È l'arca di Noè dell'abbondanza. Case, pardon ville, e jeep. Piatti a tre stelle e perfino un pranzo nuziale. E poi gelati e iPad, come dire la tradizione e la tecnologia. Ma pure giocate a raffica ai videopoker che sono peggio di una malattia. E, come da luogo comune del lusso, ostriche e tartufi. C'è davvero di tutto nel cestone senza fondo dei regali che i consiglieri regionali, del Nord e del Sud, di destra e di sinistra, si sono fatti aspirando come idrovore i soldi pubblici. Ora che le indagini, avviate quasi in simultanea da molte procure, portano a galla le spese senza rete della nostra classe politica, si scopre una lista di sprechi senza rossore. Per anni i consiglieri, o almeno molti fra loro, dovevano essersi convinti che i soldi arrivassero su un tappeto volante, come nelle favole. Bastava mettere il capriccio di turno in nota spese e il rimborso era assicurato. Un carnevale perenne, un Bengodi come neanche nel Decamerone, un tripudio di attività e feste e cene, affollate come e più di quelle dipinte dal Veronese.

In Lombardia sono indagati per peculato, il reato classico che si contesta in queste occasioni, in ventidue. Ed è solo la prima tranche, perché dopo aver guardato dalle parti del Pdl e della Lega, gli inquirenti stanno per scandagliare fatture, ricevute e scontrini della sinistra. Però quanto emerso finora basta e avanza per far indignare, eufemismo, gli italiani. Davide Boni, ex presidente del consiglio regionale, giustifica per le sue esigenze di etichetta il consumo di trenta grammi di tartufo, pagati 180 euro. Dev'esser stato un pasto memorabile, perché alla fine il conto raggiunge quota 644 euro. Cifra modesta, però, se paragonata con i costi di «funzionamento» del gruppo, sostenuti dal leghista Stefano Galli il 16 giugno 2010 al ristorante Toscano. Certo, la voce «funzionamento» non chiarisce qual che invece ha spiegato l'oste: si trattava di un matrimonio con la bellezza di 103 coperti. Il totale? Seimilacentottanta euro, offerti dal contribuente. E Nicole Minetti? Lei se la cava, si fa per dire, con poco: 832 euro se ne vanno in apertivi al Principe di Savoia, uno dei più lussuosi hotel milanesi; poi ci sono 899 euro per l'acquisto di un iPhone, ultimo modello.
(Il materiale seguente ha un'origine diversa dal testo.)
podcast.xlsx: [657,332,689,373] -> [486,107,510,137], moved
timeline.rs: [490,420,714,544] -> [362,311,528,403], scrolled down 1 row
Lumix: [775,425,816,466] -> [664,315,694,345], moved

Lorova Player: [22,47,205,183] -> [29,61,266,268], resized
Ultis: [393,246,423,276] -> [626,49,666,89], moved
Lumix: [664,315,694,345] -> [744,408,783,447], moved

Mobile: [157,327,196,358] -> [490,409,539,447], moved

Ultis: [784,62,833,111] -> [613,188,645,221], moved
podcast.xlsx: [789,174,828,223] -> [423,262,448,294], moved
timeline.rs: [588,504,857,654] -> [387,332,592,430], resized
Vuoi mettere, l'aggiornamento ci vuole sempre. E sotto questa voce, nobilitante, può passare perfino il libro Mignottocrazia del fustigatore Paolo Guzzanti che la Minetti compera e si fa rimborsare dalla Regione per 16 euro. Davvero c'è chi non bada a spese e chi bada che tutte, ma proprio tutte le spese, siano recuperate. Il leghista Pierluigi Toscani è più pignolo di un ragioniere e, scontrino per scontrino, mette in conto al Pirellone 90 euro di gelati, 14 euro di lecca-lecca e 752 euro di cartucce da caccia.
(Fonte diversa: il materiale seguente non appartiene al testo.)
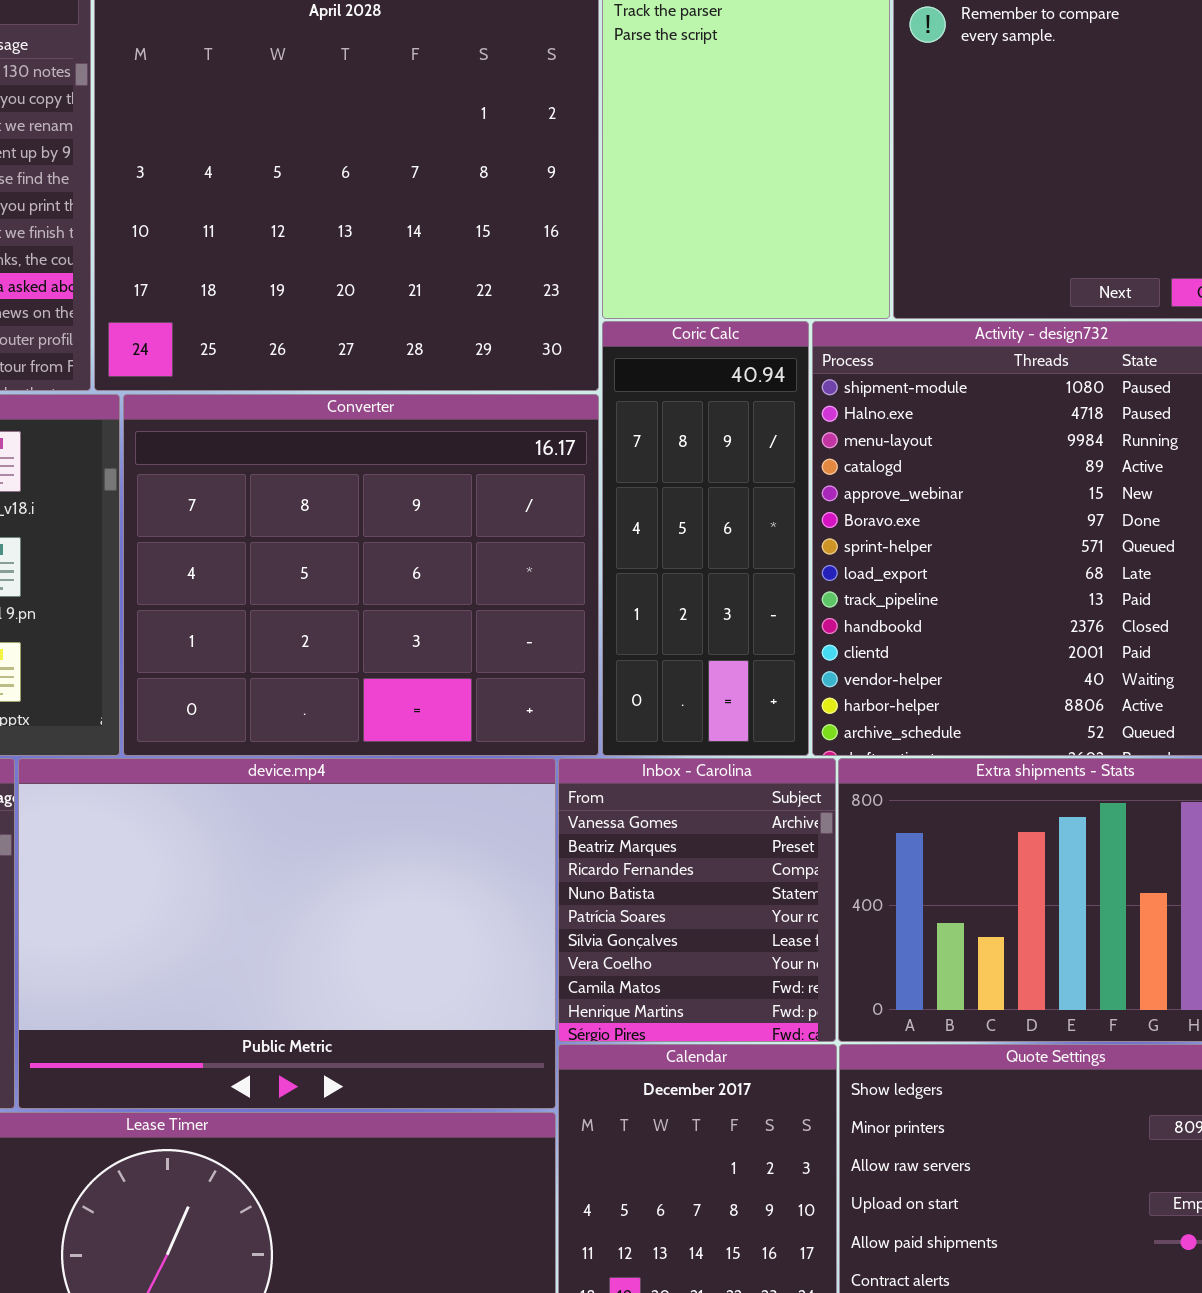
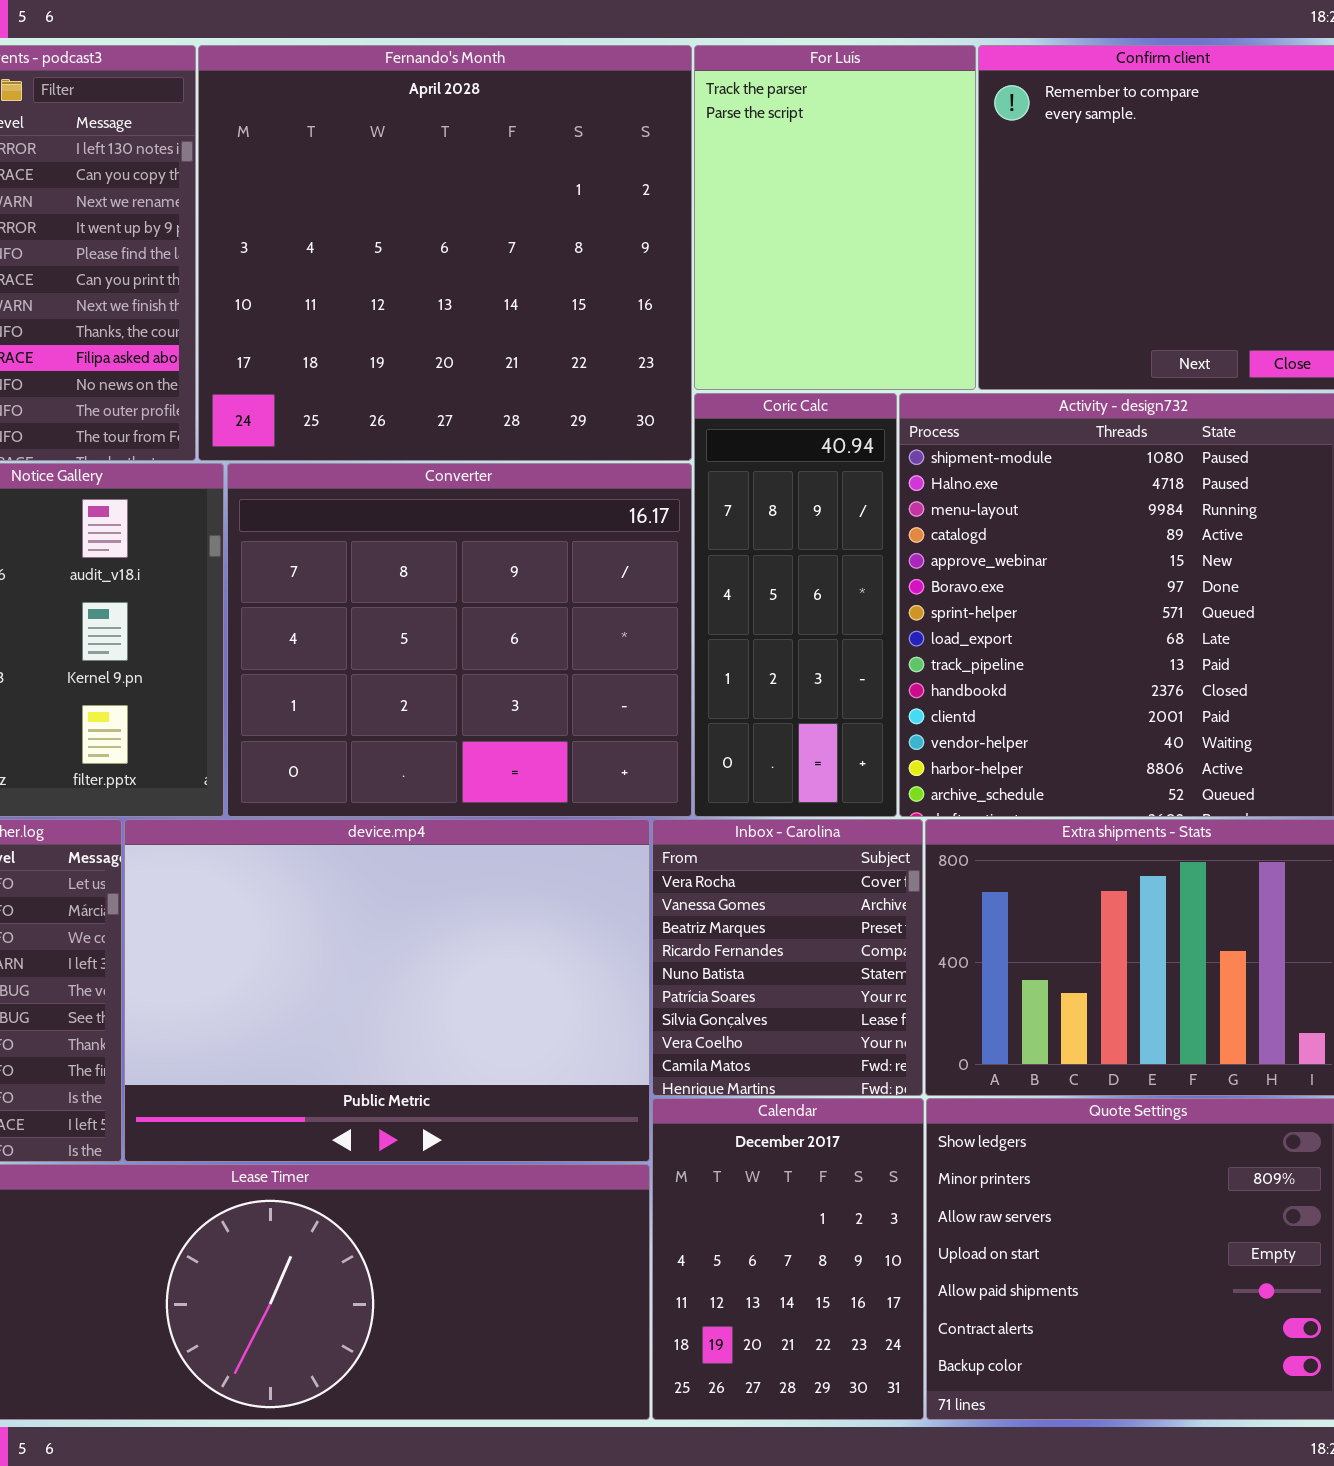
Inbox - Carolina: [558,758,836,1042] -> [652,819,923,1096], scrolled up 1 row

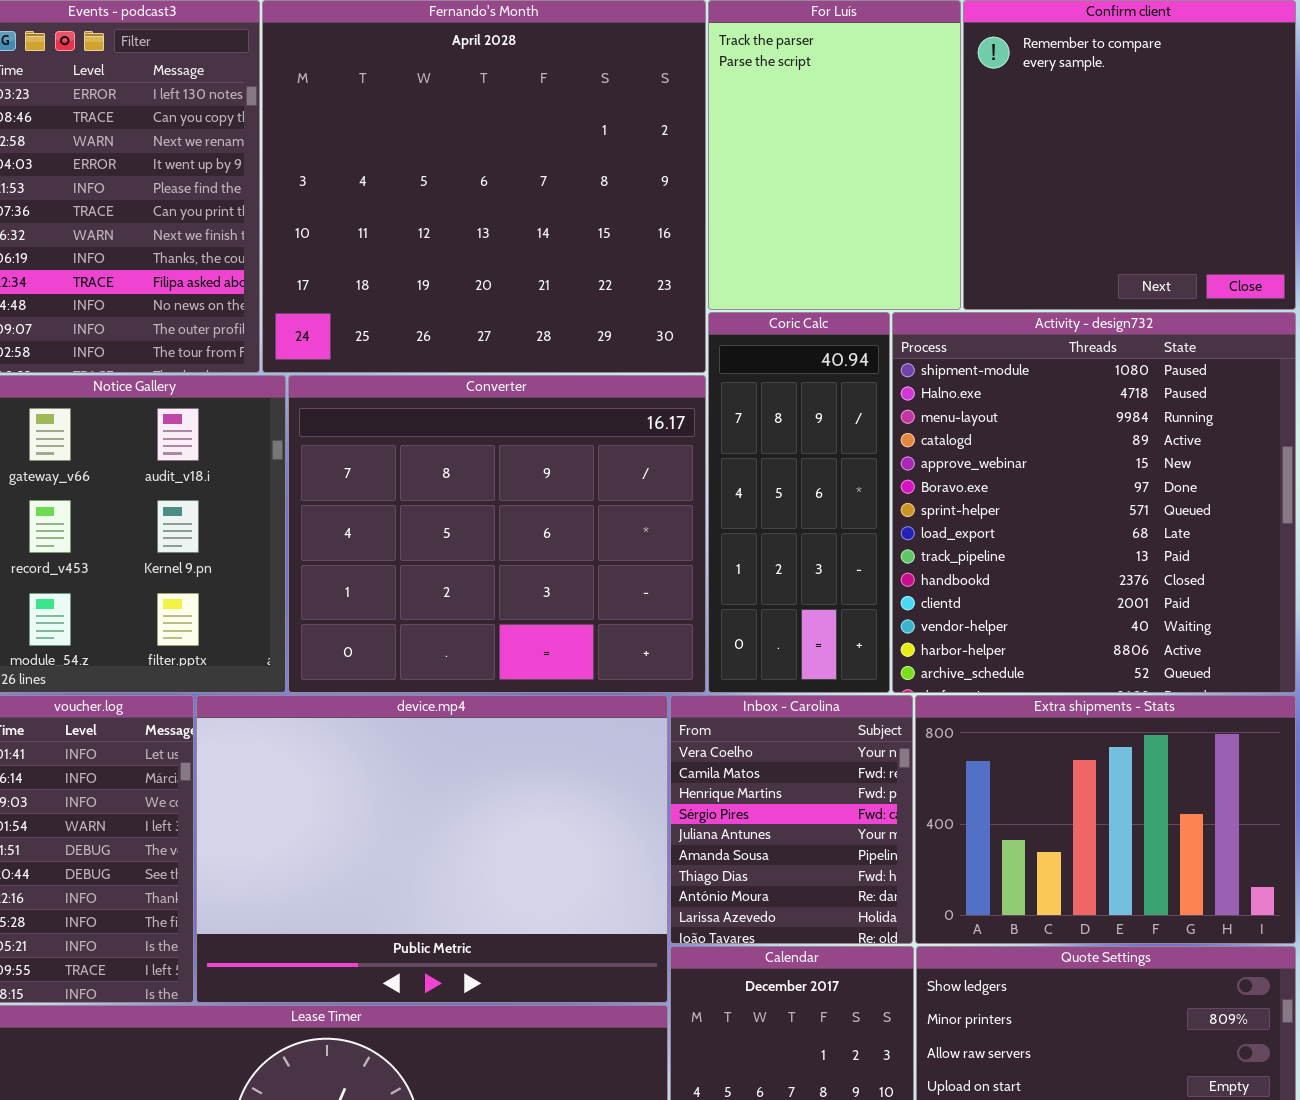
Inbox - Carolina: [652,819,923,1096] -> [670,695,913,944], scrolled down 7 rows

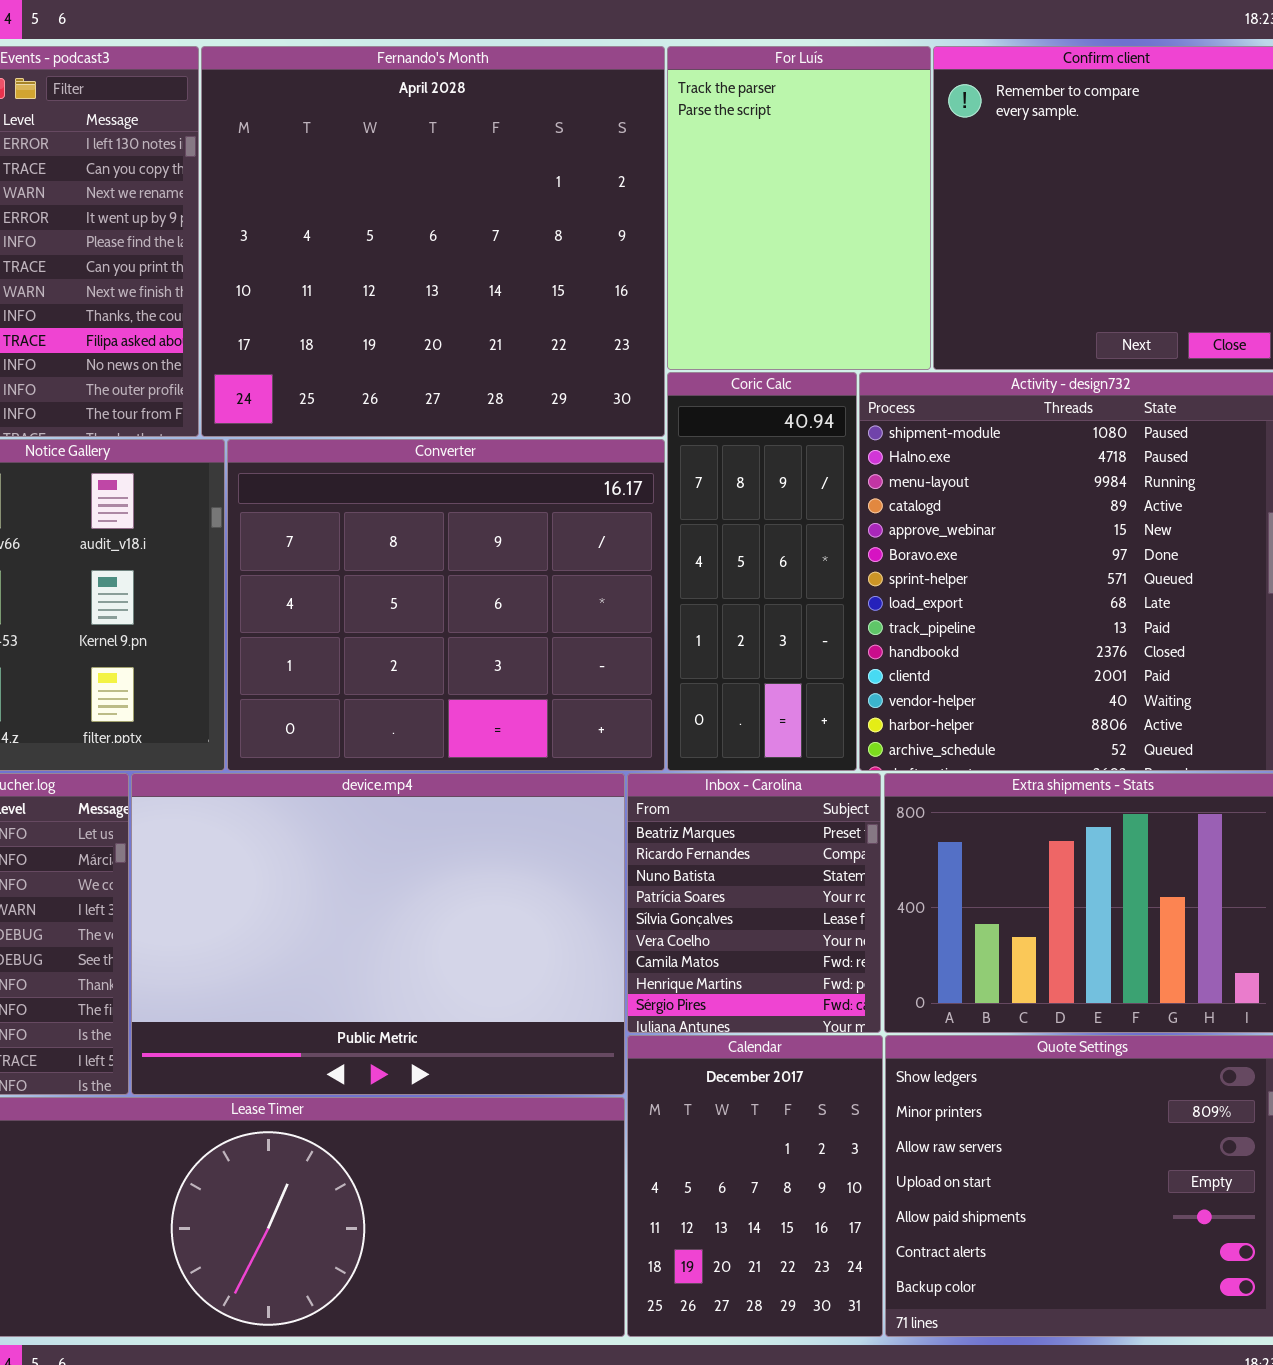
Inbox - Carolina: [670,695,913,944] -> [627,773,881,1033], scrolled up 5 rows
A Roma hanno un'altra mentalità. Meno certosina e più fastosa. Franco Fiorito (che ieri ha detto «Ho chiuso con la politica») e Vincenzo Maruccio guidavano i gruppi del Pdl e dell'Idv. Teoricamente abitavano agli antipodi, in realtà si sarebbero portati via una cifra equivalente: circa 1,3 milioni di euro a testa. Un furto bipartisan. Attenzione: stiamo parlando di tanti soldi, ma a loro evidentemente non bastavano mai. Il Batman di Anagni si compra per 800mila euro circa una villa al Circeo. Abusiva, ci mancherebbe. E già che c'è, cerca pure di firmare un abuso tutto suo: la piscina. Non ci riesce, ma continua a spendere. Nella capitale nevica, gli italiani ironizzano sulla disorganizzazione dei romani, ma sbagliano, perché almeno lui, il Batman, si preoccupa e corre ai ripari: si mette al volante di una jeep. Tanto paga il solito Pantalone.
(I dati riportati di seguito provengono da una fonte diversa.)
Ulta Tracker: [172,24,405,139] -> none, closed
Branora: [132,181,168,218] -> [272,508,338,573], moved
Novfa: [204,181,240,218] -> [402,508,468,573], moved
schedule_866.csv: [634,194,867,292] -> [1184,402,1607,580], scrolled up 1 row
Per la classe politica il bancomat pubblico è senza limiti. Basta spingere il bottone e i soldi escono sempre, come da una fontana. Anche Maruccio aspira qualcosa come 1,3 milioni di euro. Ma qui è interessante notare che una fetta discreta del capitale, 100mila euro circa, viene ingoiata dalle macchinette in sala giochi. Vizio maledetto e inguaribile. Finanziato, pure quello, dagli italiani. Nell'arca dell'abbondanza c'è di tutto. Perfino il tagliaerba e la sega circolare presi dal piemontese Andrea Stara. E pure la riparazione dell'auto della moglie: Silvestro Ladu, ex assessore sardo, la sistema e poi sistema tante altre cose. Il totale è di 253mila euro.

Da inserire nel catalogo delle vergogne.